- _Your task_
Output only the lines below that start at the line containing "Rendered at 1241 by 1754 pixels." and end at the line containing "text [150, 150, 1090, 302]", with both ends kept.

[[ Task inputs open ]]

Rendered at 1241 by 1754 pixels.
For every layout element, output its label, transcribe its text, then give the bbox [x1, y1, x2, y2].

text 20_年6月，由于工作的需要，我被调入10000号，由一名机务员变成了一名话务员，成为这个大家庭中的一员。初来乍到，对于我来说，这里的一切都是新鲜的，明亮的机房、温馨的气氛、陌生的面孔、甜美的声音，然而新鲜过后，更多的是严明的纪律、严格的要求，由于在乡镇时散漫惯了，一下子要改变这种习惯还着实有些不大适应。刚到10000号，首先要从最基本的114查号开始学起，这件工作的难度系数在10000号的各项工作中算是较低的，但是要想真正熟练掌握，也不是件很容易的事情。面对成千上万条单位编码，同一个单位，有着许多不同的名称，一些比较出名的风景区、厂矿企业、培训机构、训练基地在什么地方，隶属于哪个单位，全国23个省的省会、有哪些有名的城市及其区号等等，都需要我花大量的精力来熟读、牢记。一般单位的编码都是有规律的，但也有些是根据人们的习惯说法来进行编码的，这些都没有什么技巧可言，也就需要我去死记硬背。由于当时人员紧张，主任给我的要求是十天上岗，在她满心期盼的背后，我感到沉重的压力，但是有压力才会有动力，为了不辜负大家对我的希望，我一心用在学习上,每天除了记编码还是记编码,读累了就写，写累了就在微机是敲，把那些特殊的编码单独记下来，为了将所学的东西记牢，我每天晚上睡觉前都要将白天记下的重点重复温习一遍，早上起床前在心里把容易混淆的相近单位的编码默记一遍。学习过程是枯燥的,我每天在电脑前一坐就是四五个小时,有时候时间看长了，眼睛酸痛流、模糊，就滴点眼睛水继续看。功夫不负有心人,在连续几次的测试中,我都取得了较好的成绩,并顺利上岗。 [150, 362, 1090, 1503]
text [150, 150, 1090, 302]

[[ Task inputs closed ]]
[[ Task inputs open ]]

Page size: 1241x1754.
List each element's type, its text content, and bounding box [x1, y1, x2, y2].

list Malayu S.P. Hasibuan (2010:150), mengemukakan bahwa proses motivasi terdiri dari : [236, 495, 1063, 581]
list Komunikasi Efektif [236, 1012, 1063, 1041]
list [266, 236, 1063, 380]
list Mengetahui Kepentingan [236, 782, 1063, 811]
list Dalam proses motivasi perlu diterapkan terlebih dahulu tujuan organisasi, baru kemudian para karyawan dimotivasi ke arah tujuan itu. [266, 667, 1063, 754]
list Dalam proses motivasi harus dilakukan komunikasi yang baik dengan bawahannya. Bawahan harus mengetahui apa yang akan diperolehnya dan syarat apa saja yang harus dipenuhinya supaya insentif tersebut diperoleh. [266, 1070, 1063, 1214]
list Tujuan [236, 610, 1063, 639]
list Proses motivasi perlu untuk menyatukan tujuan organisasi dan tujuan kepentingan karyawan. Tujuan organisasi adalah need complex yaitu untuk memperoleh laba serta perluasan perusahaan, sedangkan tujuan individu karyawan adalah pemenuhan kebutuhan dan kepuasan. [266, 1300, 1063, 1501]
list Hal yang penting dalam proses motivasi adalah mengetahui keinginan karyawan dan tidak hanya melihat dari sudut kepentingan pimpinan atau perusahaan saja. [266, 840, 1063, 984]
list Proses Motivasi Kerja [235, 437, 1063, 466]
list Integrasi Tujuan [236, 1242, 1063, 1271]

[[ Task inputs closed ]]

- _Solution for this task_
Rendered at 1241 by 1754 pixels.
For every layout element, output its label, transcribe its text, then give the bbox [x1, y1, x2, y2].

text 20_年6月，由于工作的需要，我被调入10000号，由一名机务员变成了一名话务员，成为这个大家庭中的一员。初来乍到，对于我来说，这里的一切都是新鲜的，明亮的机房、温馨的气氛、陌生的面孔、甜美的声音，然而新鲜过后，更多的是严明的纪律、严格的要求，由于在乡镇时散漫惯了，一下子要改变这种习惯还着实有些不大适应。刚到10000号，首先要从最基本的114查号开始学起，这件工作的难度系数在10000号的各项工作中算是较低的，但是要想真正熟练掌握，也不是件很容易的事情。面对成千上万条单位编码，同一个单位，有着许多不同的名称，一些比较出名的风景区、厂矿企业、培训机构、训练基地在什么地方，隶属于哪个单位，全国23个省的省会、有哪些有名的城市及其区号等等，都需要我花大量的精力来熟读、牢记。一般单位的编码都是有规律的，但也有些是根据人们的习惯说法来进行编码的，这些都没有什么技巧可言，也就需要我去死记硬背。由于当时人员紧张，主任给我的要求是十天上岗，在她满心期盼的背后，我感到沉重的压力，但是有压力才会有动力，为了不辜负大家对我的希望，我一心用在学习上,每天除了记编码还是记编码,读累了就写，写累了就在微机是敲，把那些特殊的编码单独记下来，为了将所学的东西记牢，我每天晚上睡觉前都要将白天记下的重点重复温习一遍，早上起床前在心里把容易混淆的相近单位的编码默记一遍。学习过程是枯燥的,我每天在电脑前一坐就是四五个小时,有时候时间看长了，眼睛酸痛流、模糊，就滴点眼睛水继续看。功夫不负有心人,在连续几次的测试中,我都取得了较好的成绩,并顺利上岗。 [150, 362, 1090, 1503]
text [150, 150, 1090, 302]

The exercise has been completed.